Millones de personas expresaron su hartazgo al neoliberalismo en un estallido social sin precedentes. Durante más de tres meses las principales ciudades del país se llenaron de marchas, piquetes y expresiones artísticas, con rostros jóvenes cargados de energía en búsqueda de abrir el estrecho margen de posibilidad para vivir con dignidad. El presidente Iván Duque, la élite económica y los militares decidieron cerrar cualquier posibilidad de diálogo con esa diversidad de voces y reclamos. Se encerraron en la casa de gobierno para urdir una salida autoritaria a la crisis.
El uribismo sabe muy bien cómo hacerlo. Desde finales de los 90 combinan con audacia la maquinaria mediática, la narrativa autoritaria, la judicialización de opositores y la acción bélica. En pocas semanas crearon un “enemigo interno” para odiar, combatir y derrotar. Los jóvenes desesperados porque no hay trabajo, ni acceso a la educación pública y acosados por el hambre (suya y de sus familias), se convirtieron de la noche a la mañana en “vándalos”. La policía recibió el aval para utilizar toda su artillería, y reprimir con toda su violencia al nuevo enemigo, tenebroso porque es joven, indolente y vándalo.

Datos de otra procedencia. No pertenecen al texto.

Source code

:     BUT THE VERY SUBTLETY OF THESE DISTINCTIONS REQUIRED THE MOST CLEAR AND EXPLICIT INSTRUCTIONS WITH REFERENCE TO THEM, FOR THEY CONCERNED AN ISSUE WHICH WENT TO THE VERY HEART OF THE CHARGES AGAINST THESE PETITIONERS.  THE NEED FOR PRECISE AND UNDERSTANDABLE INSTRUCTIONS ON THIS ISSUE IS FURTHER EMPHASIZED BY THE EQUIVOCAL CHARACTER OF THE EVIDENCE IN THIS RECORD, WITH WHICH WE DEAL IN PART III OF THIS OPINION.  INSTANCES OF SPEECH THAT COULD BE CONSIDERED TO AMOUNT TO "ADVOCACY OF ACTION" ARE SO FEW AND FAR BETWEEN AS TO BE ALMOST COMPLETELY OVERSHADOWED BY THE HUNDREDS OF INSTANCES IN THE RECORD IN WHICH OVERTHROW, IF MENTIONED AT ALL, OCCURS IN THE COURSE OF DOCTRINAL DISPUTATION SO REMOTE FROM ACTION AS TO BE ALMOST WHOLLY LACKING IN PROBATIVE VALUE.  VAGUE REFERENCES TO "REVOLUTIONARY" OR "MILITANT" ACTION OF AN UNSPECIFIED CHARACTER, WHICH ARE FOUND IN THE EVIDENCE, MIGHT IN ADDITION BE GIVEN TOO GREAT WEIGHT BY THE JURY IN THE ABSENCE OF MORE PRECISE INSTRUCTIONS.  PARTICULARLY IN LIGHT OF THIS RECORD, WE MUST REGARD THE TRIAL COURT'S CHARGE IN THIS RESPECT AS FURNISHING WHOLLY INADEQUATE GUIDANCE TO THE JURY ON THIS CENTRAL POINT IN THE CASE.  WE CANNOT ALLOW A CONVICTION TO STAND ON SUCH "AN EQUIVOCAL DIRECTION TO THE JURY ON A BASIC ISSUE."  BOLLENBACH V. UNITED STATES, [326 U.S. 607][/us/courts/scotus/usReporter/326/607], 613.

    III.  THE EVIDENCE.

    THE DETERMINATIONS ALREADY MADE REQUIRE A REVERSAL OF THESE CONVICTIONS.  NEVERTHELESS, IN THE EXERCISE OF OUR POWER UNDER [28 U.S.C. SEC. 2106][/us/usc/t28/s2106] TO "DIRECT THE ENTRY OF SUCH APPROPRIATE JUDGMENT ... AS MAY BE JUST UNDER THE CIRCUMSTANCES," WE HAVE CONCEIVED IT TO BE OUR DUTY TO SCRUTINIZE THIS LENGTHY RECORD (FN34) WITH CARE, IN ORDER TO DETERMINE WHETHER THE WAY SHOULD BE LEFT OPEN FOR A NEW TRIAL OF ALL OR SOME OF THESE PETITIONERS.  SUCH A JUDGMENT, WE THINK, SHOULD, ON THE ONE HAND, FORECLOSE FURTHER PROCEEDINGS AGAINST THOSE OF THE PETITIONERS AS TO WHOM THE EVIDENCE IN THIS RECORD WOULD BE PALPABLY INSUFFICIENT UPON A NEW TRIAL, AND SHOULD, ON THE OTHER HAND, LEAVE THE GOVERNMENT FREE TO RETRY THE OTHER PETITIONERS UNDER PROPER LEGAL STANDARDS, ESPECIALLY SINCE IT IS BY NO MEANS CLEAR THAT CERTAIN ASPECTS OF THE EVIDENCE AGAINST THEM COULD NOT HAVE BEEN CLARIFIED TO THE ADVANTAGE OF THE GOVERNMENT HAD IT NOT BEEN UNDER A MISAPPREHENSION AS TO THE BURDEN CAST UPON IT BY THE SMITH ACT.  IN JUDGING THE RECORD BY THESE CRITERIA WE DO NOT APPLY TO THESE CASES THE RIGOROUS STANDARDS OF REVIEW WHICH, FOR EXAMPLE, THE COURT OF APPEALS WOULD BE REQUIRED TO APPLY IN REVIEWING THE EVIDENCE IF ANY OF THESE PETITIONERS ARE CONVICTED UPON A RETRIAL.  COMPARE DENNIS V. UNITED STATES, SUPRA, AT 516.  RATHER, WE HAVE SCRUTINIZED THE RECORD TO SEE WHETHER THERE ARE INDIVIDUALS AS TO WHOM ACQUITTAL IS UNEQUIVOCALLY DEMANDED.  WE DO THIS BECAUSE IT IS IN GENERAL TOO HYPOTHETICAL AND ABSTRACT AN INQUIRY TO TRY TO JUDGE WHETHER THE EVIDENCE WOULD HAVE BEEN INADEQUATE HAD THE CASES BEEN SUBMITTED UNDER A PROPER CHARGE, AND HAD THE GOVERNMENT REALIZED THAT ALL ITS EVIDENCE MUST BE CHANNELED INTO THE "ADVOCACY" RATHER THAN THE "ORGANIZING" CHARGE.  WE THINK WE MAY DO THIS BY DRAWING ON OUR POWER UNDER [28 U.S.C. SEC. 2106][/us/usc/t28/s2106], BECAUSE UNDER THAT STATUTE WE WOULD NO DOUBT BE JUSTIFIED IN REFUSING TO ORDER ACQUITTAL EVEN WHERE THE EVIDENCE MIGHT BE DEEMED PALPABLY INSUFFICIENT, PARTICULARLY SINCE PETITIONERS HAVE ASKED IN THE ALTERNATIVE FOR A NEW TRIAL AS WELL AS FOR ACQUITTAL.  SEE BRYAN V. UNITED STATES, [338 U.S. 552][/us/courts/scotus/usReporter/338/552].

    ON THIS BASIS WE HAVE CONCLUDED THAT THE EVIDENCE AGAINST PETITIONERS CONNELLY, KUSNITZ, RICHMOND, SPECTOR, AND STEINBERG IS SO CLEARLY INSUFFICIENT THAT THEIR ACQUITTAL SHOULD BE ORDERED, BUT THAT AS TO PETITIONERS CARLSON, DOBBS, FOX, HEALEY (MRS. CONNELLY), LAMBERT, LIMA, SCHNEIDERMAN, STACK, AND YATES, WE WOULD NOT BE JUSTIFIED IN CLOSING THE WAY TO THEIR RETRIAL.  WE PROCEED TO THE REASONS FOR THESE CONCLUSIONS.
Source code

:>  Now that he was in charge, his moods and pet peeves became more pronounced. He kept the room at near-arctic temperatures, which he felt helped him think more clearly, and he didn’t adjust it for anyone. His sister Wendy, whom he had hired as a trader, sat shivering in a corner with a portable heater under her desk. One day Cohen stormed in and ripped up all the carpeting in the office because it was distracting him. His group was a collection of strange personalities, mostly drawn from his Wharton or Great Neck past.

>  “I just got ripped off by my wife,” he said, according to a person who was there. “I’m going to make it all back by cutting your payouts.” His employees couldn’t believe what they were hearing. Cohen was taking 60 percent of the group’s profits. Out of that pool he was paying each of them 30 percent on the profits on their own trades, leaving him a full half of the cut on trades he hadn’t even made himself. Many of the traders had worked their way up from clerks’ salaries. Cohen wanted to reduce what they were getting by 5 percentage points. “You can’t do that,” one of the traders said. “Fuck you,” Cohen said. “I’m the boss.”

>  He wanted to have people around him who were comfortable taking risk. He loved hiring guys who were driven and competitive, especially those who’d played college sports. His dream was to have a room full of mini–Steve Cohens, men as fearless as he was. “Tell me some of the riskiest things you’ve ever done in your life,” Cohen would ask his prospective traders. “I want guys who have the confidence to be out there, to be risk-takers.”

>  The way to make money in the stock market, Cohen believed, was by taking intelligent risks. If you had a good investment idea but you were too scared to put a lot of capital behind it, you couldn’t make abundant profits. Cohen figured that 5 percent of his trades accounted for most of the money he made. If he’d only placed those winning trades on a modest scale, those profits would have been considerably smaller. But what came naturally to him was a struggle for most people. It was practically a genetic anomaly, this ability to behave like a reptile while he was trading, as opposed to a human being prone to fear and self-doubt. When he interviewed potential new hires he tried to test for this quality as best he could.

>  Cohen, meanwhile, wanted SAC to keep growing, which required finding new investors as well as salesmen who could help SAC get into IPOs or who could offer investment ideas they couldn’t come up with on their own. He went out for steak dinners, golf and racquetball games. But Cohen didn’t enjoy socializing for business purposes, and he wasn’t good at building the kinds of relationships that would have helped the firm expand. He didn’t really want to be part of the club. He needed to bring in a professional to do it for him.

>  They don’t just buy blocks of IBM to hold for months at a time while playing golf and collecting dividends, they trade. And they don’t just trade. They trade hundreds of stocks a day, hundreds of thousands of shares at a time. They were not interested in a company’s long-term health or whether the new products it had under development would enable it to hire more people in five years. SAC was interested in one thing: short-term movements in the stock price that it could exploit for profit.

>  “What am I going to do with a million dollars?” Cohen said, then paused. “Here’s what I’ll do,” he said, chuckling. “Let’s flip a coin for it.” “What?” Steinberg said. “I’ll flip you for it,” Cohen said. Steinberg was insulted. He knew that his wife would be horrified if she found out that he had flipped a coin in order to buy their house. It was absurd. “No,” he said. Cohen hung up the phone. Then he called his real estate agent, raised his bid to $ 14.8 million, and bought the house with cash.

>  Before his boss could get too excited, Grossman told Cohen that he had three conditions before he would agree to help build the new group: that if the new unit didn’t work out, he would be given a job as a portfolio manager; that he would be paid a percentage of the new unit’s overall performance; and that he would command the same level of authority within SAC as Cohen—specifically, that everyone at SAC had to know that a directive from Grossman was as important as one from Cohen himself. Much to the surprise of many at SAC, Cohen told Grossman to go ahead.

Estrategia cruel, violenta y efectiva. Más de 80 jóvenes fueron asesinades durante el paro, 22 mujeres violadas, y más de 35 personas perdieron uno de sus ojos. Como lo constató la misión de DDHH integrada por organizaciones argentinas que visitó a Colombia en medio del paro nacional. Pero las cosas no terminaron allí, el gobierno desató una cacería y encarceló a 157 jóvenes (hoy presos/as políticos), acusados de rebelión, asonada y terrorismo, y a otros jóvenes, como Esteban Mosquera, lo están cazando para asesinarlos.
El gobierno de Duque creo un clima de tensión y de polarización en contra de las organizaciones sociales y de los liderazgos opositores, al punto que el Gobernador del Magdalena (una provincia ubicada al norte del país), Carlos Caicedo, se vio obligado a abandonar el país tras conocer un plan de grupos paramilitares para acabar con su vida. Un plan de asesinato, según explicó el gobernador, también dirigido en contra del candidato presidencial y senador Gustavo Petro.
La salida autoritaria al estallido social tuvo su efecto, generó miedo en la población para no salir más a mostrar su inconformidad. Es, sin embargo, una escapatoria de la realidad que no puede ser ocultada o borrada con los gases lacrimógenos, con asesinatos y con amenazas. El 76 % de la población desaprueba la gestión del presidente Duque, a seis meses de las elecciones parlamentarias, y a ocho meses de las presidenciales. El uribismo no puede detener el debate público sobre el futuro del país y perdió la fuerza política para imponer la guerra. El propio expresidente Uribe, enemigo del proceso de paz, hoy pide una amnistía general, tiene el agua al cuello, al igual que los militares y los empresarios vinculados al paramilitarismo.
El estallido social no terminó con un cambio inmediato de gobierno y las pérdidas humanas de jóvenes hunden al país en un abismo de ilegitimidad. El conteo de muertes es insoportable, al igual que la impunidad cómplice de las bandas parapoliciales y de las fuerzas de seguridad institucionales en sus desafueros y crímenes. Pero no se puede leer como una derrota, el ahogo autoritario de la protesta social es una victoria pírrica del uribismo y quizás es la fosa donde reposará su neoliberalismo violento y muchos de sus más conspicuos liderazgos.
La movilización social continua y los movimientos políticos de la oposición se aprestan para librar una épica batalla electoral en el 2022, en la que pueden estar los cimientos de una ola de cambios y transformaciones. Todo indica que la lucha en las calles y la disputa en las urnas será la interacción del cambio político en Colombia, como lo fue en buena parte del continente en los albores del siglo XXI. La lucha continua.